=== The data ===

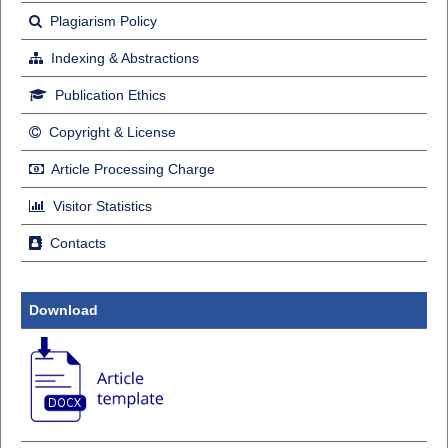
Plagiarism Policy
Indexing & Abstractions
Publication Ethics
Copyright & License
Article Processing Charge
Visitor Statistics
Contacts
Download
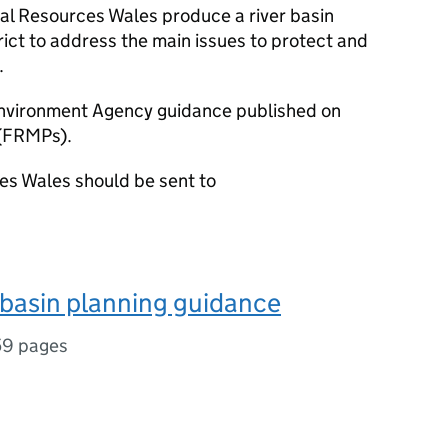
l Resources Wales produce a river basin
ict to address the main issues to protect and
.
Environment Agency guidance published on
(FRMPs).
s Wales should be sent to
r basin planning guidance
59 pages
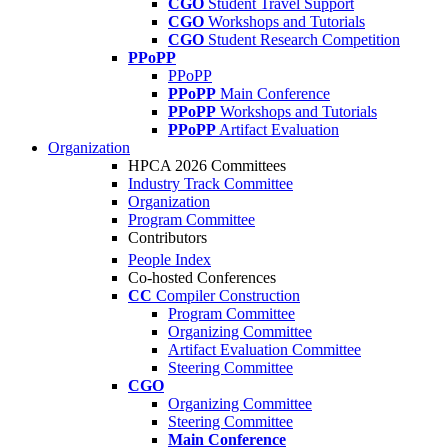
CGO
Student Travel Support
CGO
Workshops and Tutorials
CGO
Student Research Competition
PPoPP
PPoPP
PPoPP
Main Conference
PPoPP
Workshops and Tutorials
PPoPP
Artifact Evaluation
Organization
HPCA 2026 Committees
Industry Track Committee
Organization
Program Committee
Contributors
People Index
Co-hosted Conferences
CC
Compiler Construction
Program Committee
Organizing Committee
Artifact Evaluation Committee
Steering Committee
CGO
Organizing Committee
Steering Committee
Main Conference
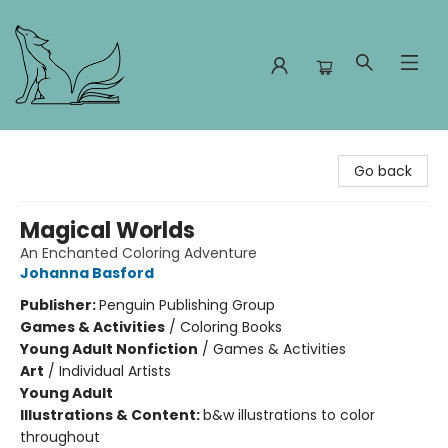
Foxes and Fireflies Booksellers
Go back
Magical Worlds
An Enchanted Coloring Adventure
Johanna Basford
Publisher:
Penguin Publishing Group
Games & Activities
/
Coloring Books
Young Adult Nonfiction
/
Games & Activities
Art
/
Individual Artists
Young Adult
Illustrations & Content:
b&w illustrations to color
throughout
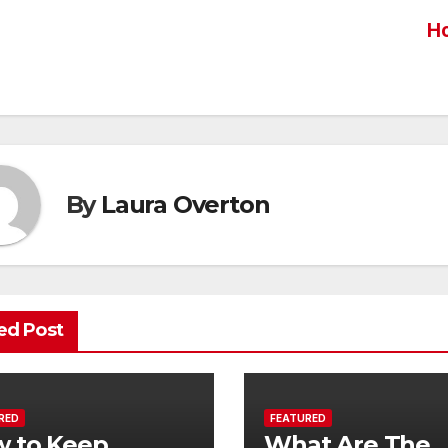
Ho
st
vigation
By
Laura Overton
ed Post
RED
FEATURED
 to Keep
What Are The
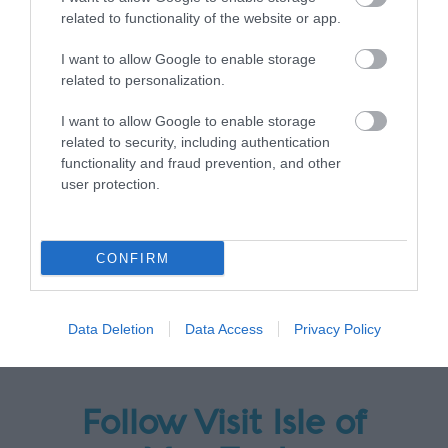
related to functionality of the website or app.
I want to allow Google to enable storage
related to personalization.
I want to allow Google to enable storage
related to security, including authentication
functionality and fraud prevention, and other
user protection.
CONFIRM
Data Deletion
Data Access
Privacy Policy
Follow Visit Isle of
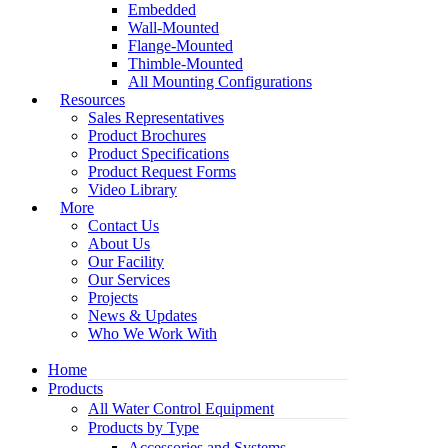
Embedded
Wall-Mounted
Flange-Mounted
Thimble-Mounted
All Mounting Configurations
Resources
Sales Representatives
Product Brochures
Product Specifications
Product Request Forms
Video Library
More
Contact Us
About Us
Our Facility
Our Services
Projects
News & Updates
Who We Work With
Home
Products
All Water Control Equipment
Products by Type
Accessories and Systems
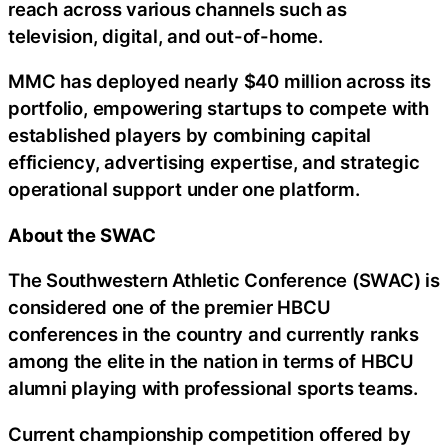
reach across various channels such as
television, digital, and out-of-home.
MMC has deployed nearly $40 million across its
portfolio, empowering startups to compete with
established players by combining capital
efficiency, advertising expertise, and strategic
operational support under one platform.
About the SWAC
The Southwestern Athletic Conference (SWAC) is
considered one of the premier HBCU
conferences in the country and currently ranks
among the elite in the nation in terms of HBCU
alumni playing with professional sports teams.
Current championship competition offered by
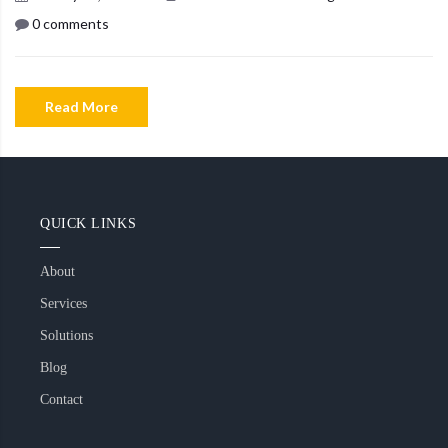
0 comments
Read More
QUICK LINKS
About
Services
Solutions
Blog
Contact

===
=== The data ===

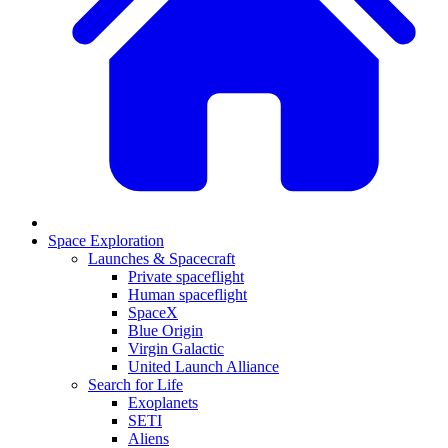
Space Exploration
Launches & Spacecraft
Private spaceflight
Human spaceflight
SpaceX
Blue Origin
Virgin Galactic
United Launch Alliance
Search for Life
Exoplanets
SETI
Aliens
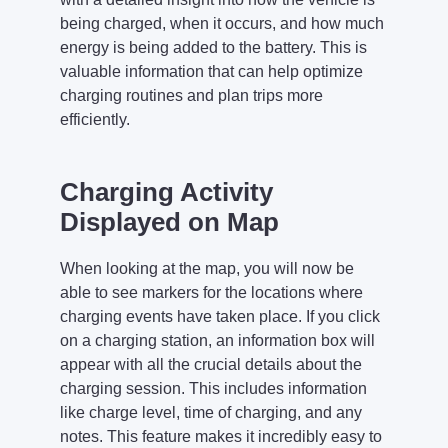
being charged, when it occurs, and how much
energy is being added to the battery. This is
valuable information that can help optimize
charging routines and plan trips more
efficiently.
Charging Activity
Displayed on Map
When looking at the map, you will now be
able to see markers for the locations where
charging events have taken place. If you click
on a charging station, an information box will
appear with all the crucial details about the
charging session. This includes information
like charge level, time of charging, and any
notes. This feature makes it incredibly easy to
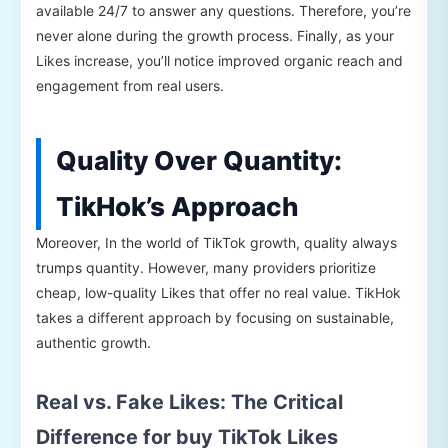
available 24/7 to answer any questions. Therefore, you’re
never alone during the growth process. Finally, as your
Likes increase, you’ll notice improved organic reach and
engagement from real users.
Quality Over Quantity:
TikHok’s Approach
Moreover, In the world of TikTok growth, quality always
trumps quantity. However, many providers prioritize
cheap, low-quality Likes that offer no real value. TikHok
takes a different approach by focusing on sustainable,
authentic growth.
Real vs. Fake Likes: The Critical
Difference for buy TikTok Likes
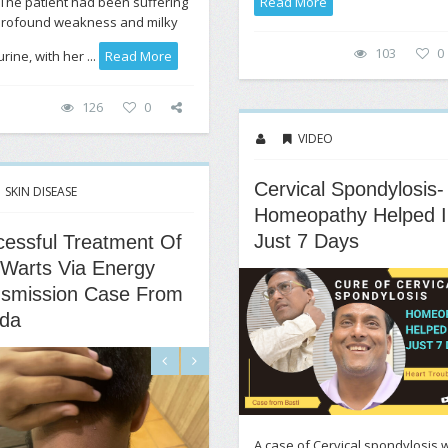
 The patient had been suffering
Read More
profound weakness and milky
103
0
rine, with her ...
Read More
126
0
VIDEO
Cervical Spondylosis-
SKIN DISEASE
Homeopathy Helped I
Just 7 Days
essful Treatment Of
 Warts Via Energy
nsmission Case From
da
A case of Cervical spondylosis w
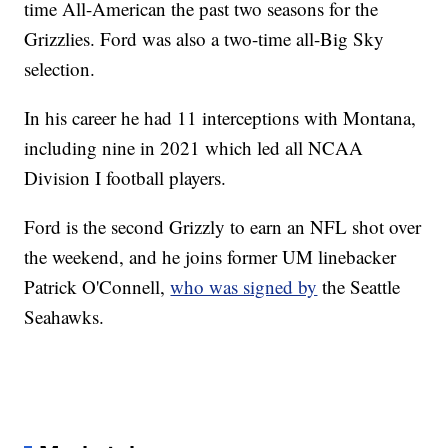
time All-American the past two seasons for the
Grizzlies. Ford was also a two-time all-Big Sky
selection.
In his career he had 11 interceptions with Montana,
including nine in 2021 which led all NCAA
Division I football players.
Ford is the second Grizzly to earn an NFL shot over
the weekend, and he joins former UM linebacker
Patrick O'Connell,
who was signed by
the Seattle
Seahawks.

===

### To do
Swap "growth process" for "growth journey" in the lines from the line with "available 24/7 to" up to and including the line with "Moreover, In the", and write out those lines alone with everything else left as it stands.

### Task response
available 24/7 to answer any questions. Therefore, you’re
never alone during the growth journey. Finally, as your
Likes increase, you’ll notice improved organic reach and
engagement from real users.
Quality Over Quantity:
TikHok’s Approach
Moreover, In the world of TikTok growth, quality always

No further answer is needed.